5. Again. Sex is about bonding, procreation, AND PLEASURE. If sex wasn't enjoyable... wait... I think I'm repeating myself now...
Yeah, Fangirl isn't in the mood to make a completely logical debate on this issue. Call me lazy. :/
To establish something here, I consider myself on the fence about this debate. I believe that if a woman gets pregnant very carelessly an wants out, she needs to take responcibility. But if the woman is in psychological pain and has exhausted every other therapeutic option - that's right LAST RESORT - I would say "it's your choice." In medical instances, again a last resort circumstance, I would nod my head to the practice. To be simple, I strongly believe in responcibility, but I recognize that there are some cases in which a woman might not be able to handle her pregnancy.
14 April 2011
But I am now a bit less of a Grinch. Today is supposedly National Poem in Your Pocket Day. Poems were passed around the school today, and I received this nice piece (*shock*):
The Dead are always looking down on us, they say.
While we are putting on our shoes or eating a steak,
They are looking down through the glass bottom boats of heaven
As they row themselves slowly through eternity.
They watch the tops of our heads moving below on earth,
And when we lie down in a field or on a couch,
Drugged perhaps by the hum of a long afternoon,
They think we are looking back at them,
Which makes them lift their oars and fall silent
And wait, like parents, for us to close our eyes.
- Billy Collins
05 April 2011
01 April 2011
Sometimes the internet sucks because you can never know what someone is feeling or what tone they are using when communicating. So for those who don't understand my language yet: I HATE APRIL FOOLS DAY. It's one of the worst days in the universe because - again - you can't take anyone seriously and trust is totally disregarded! But then again, I take things personally sometimes...
Anywho. I uploaded about 8 posts in March, which is average for me, but I still didn't post any... um... RANTS. Since this is 'Rants From a Fangirl', it's rather odd that nothing but reviews have been posted. And I even promised a post about the origins of vampires... but I didn't. The idea wasn't scrapped: it still sits in my drafts folder.
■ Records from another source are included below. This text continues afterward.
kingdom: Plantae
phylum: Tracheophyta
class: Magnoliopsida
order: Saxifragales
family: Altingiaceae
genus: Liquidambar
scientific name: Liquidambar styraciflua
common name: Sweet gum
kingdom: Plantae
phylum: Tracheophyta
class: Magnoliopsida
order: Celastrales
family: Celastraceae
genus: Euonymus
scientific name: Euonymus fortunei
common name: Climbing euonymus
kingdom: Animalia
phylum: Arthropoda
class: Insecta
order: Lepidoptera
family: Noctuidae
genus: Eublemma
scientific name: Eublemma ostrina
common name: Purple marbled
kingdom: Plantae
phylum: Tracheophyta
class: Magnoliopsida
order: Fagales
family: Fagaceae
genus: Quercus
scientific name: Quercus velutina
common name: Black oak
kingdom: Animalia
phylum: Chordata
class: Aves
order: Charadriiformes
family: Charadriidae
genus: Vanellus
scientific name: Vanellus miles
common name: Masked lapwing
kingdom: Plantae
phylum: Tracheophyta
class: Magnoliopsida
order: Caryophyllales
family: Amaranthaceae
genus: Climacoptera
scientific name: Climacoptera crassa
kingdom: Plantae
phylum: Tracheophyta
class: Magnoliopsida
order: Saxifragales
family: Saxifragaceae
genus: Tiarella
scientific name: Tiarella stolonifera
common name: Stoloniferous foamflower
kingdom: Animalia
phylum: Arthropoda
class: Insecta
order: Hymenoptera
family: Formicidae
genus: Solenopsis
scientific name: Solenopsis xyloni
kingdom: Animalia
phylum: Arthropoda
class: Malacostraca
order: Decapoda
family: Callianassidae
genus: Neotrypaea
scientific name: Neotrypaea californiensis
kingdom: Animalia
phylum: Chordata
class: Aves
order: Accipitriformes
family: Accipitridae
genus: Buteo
Sadly I took the post like a research paper that requires a lot of time and research as well as more formal writing style in order for people to take you seriously. Oh well. That entry will be posted later; however, the date will say "March 31, 2011" just so it is organized better. After more tweaking and research, my origins of vampires entry will be up as well as a reminder somewhere on the main page.
In other news, I have a lit research paper to work on, so do not be surprised if nothing new is posted here. I promise to make more RANTS since this is not 'Reviews From a Fangirl'!
Besides, the one I wanted to post a while ago might come up pretty soon: some people will come to my school to talk about abstinence and abortion this month. Perfect opertunity for me to rant and lose followers. Kill two brids with one stone indeed!